Zarif was responding to President Donald Trump's State of the Union speech Tuesday night, in which the latter reiterated his focus on containing the actions of Iran, a country the U.S. designates the world's leading state sponsor of terrorism.
"My administration has acted decisively to confront the world's leading state sponsor of terror: the radical regime in Iran … We will not avert our eyes from a regime that chants 'death to America' and threatens genocide against the Jewish people," Trump said, eliciting applause from many in the audience.
Zarif responded on Twitter: "Iranians — including our Jewish compatriots — are commemorating 40 yrs of progress despite US pressure, just as realDonaldTrump again makes accusations against us @ #SOTU2019. US hostility has led it to support dictators, butchers & extremists, who've only brought ruin to our region."
The back-and-forth is nothing new, but continues to highlight the opposing narratives of Tehran and Washington, whose diplomatic relations have been frozen since 1980.

| Data to examine |
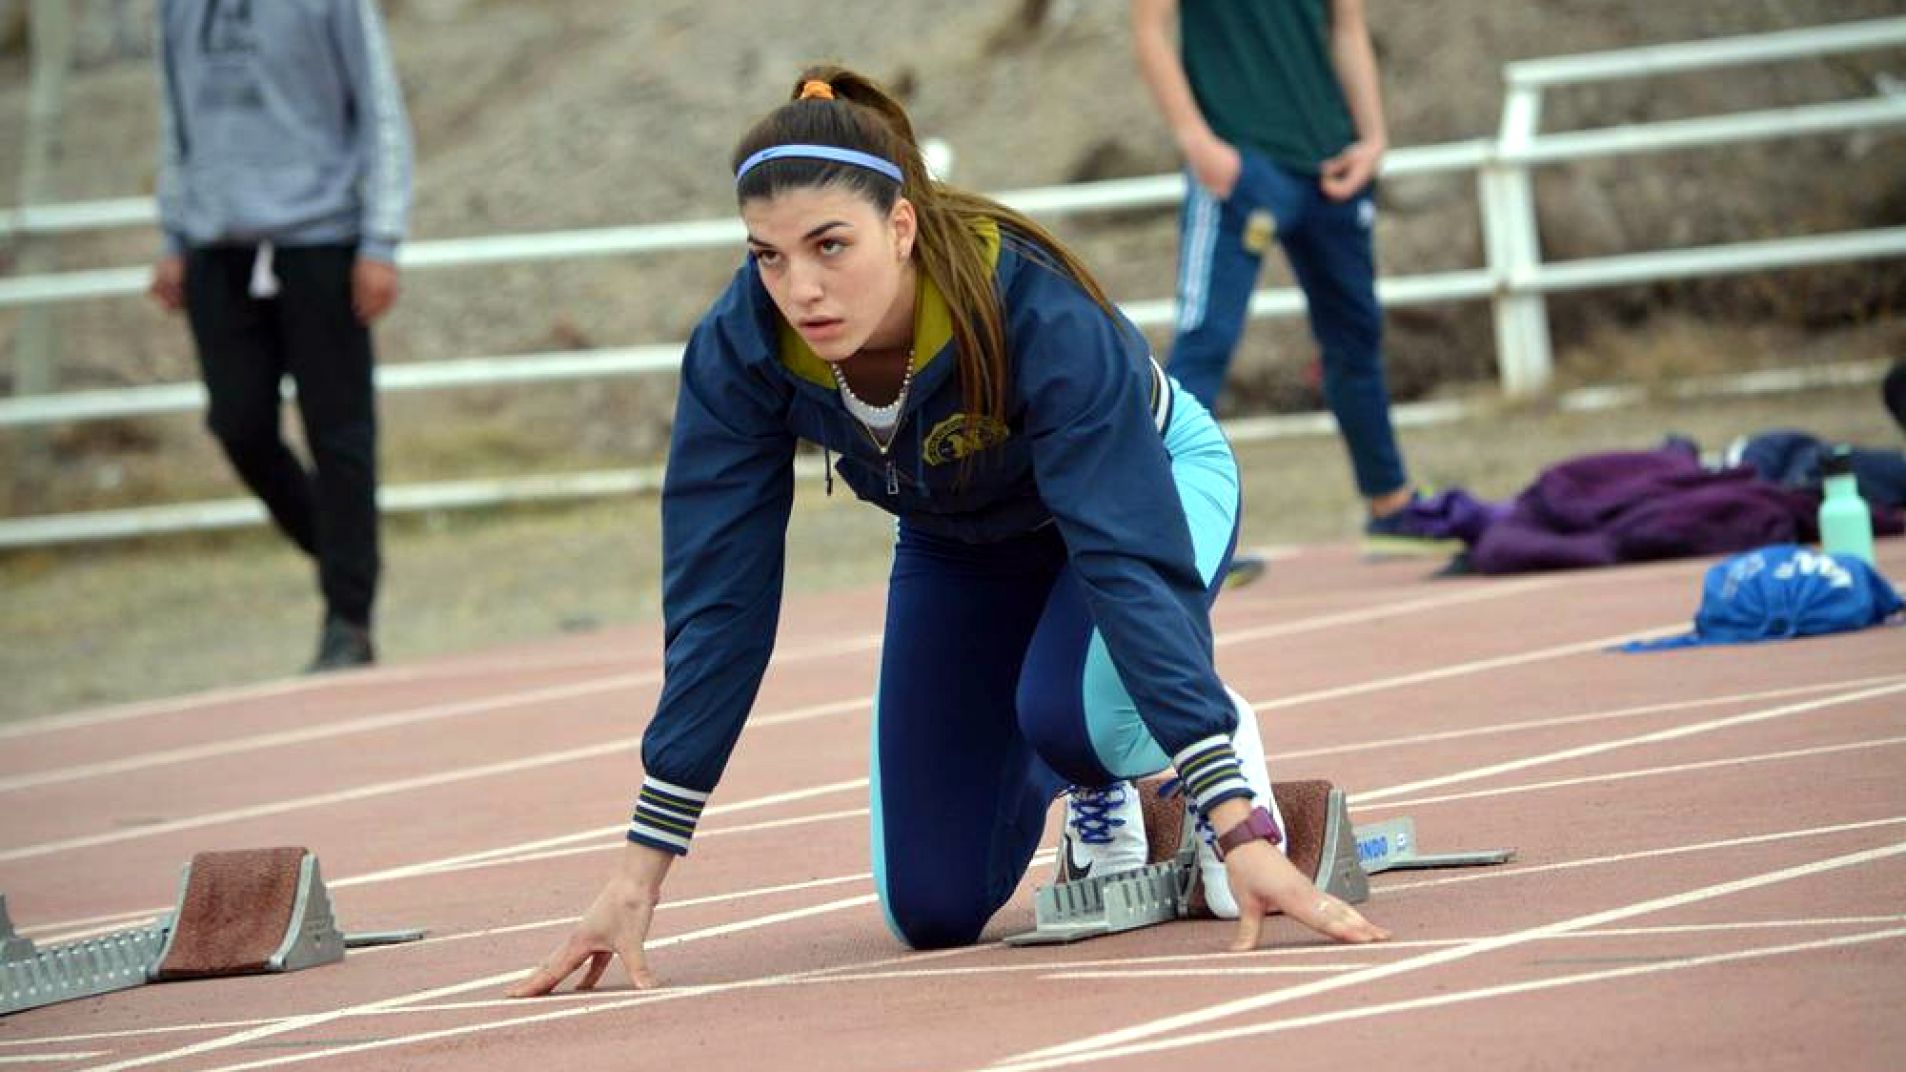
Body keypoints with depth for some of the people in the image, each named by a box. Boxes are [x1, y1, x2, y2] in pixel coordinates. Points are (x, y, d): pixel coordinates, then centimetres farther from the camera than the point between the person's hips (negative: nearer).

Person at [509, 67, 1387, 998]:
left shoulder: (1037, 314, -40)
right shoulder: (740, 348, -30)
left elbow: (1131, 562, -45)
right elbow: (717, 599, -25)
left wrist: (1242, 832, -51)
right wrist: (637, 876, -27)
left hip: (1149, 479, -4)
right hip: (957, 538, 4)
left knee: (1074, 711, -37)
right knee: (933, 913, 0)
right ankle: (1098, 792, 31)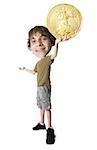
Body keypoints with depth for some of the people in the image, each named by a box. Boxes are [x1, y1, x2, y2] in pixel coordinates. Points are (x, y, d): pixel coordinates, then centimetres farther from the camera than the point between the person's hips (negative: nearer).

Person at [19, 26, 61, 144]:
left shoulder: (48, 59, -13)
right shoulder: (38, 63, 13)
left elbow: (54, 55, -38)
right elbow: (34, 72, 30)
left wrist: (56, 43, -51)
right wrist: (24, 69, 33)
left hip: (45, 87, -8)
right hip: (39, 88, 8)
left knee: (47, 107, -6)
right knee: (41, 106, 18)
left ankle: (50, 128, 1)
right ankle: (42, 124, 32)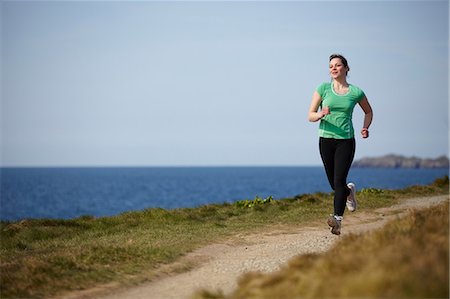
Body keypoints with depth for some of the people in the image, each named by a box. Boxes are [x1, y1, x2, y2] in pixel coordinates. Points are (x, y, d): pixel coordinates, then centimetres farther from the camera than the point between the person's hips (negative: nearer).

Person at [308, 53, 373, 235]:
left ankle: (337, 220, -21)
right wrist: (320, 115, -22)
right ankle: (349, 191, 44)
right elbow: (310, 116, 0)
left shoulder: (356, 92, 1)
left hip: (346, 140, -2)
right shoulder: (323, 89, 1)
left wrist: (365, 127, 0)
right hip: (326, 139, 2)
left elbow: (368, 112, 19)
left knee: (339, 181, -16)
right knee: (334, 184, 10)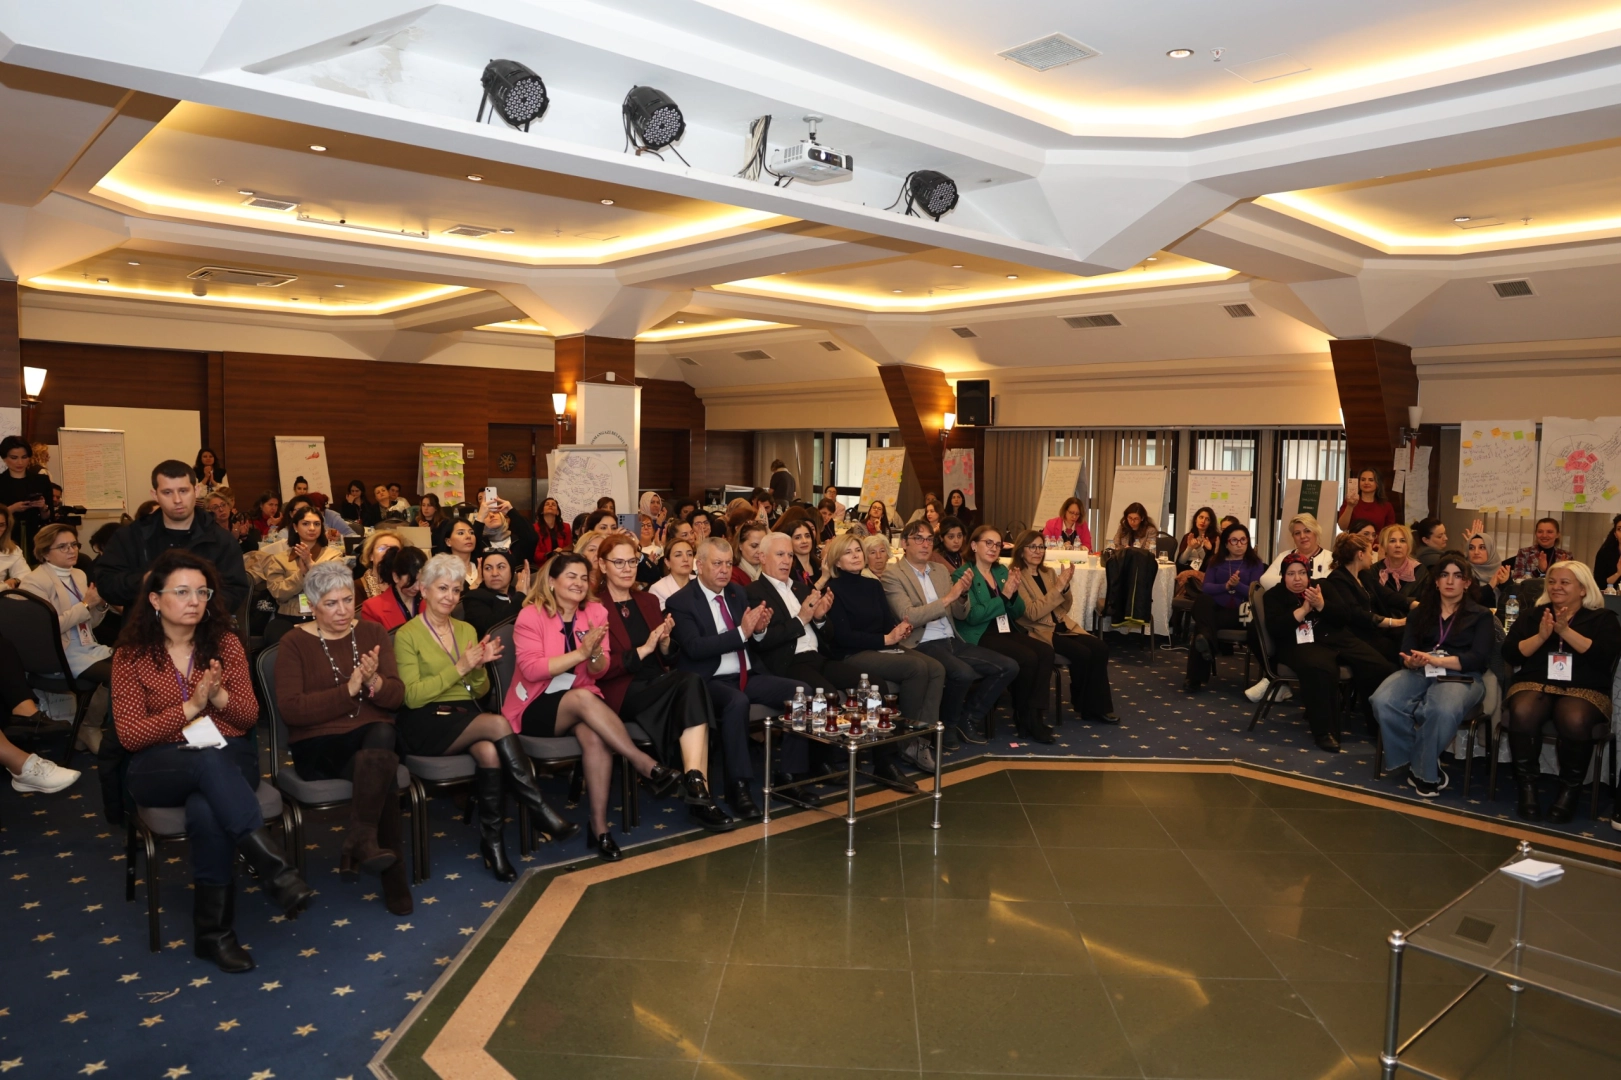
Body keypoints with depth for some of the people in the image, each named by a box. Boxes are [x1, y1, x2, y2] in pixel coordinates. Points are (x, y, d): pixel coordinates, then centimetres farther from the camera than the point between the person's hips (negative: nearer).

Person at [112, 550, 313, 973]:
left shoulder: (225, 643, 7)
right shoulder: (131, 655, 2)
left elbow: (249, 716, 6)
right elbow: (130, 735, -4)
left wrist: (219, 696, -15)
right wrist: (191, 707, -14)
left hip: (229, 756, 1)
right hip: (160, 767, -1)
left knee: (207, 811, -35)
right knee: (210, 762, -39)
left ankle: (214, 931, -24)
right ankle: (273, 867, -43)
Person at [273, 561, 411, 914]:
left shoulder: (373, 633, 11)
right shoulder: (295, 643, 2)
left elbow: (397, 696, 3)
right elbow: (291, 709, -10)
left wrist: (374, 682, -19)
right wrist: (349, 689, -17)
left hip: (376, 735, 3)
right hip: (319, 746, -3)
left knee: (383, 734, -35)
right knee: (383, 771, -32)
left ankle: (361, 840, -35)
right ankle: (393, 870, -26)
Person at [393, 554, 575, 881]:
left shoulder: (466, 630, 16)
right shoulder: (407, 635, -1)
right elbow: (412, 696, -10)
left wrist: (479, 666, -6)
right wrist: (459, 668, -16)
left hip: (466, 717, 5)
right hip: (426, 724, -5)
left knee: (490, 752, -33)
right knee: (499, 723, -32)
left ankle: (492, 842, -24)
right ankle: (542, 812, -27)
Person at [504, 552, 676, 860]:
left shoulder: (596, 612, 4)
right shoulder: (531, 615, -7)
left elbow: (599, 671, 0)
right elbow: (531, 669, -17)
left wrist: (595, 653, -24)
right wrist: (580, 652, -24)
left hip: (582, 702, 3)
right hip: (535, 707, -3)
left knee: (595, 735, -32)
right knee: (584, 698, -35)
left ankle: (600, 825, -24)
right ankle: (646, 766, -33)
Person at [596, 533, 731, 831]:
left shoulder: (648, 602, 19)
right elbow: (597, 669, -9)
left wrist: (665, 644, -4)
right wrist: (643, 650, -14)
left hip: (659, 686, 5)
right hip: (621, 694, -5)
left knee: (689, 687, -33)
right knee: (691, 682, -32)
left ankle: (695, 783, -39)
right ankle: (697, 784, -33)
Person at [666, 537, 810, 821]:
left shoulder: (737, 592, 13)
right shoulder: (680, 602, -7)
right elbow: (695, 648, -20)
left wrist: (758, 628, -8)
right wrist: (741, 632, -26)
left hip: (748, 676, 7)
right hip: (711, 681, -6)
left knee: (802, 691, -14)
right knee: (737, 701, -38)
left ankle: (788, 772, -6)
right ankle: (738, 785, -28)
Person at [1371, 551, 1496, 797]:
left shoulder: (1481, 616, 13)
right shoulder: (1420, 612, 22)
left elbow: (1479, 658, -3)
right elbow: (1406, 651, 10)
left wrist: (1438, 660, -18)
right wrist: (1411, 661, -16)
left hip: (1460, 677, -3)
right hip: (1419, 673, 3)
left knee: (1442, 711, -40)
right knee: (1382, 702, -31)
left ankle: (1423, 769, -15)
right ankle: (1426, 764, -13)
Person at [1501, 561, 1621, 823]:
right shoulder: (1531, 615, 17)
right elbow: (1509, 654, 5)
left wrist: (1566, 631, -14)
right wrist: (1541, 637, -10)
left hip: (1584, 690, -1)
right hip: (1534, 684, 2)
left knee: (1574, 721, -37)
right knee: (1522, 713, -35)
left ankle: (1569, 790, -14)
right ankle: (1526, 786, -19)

| Complete the following |
1. Rewrite the stretch of the news excerpt on the Zarif–Trump exchange from "The back-and-forth is" through "frozen since 1980.", replacing "frozen" with "suspended".
2. Continue the news excerpt on the exchange between Zarif and Trump from the point where it stops.

| Responses in order |
1.
The back-and-forth is nothing new, but continues to highlight the opposing narratives of Tehran and Washington, whose diplomatic relations have been suspended since 1980.

2.
Iran points specifically to U.S. support for Saudi Arabia's monarchy, which it and others in the international community accuse of killing thousands of civilians in Yemen's civil war, a conflict the UN has deemed the world's worst humanitarian crisis. Tehran, meanwhile, backs Syria's authoritarian leader Bashar Assad, who's been charged with using chemical weapons against his own people and killing hundreds of thousands of Syrians in that country's eight-year-long war.
Iran is currently celebrating 40 years of the Islamic Republic, commemorating the Islamic Revolution of 1979 when protestors overthrew Iran's secular and Western-supported monarch, Mohammad Reza Shah Pahlavi, heralding the implementation of a theocratic government.
Zarif's reference of Iran's Jewish population is one often used by the country's politicians to rebuff international accusations of anti-Semitism. Iran is home to an estimated 20,000 Persian Jews, a number that hovered around 100,000 before the Islamic Revolution. Jews are protected under Iran's constitution and are free to worship in Iranian synagogues, but lack equal rights to Muslims in certain respects, such as the ability to serve in certain judicial or military positions.
Iranian Jews cited in media reports describe feeling safe and comfortable practicing their faith in Iran, though with steep punishments for any criticism of the government, it's hard to know what the climate is on the ground. Anti-Semitic speech often features in public dialogue and among some lawmakers.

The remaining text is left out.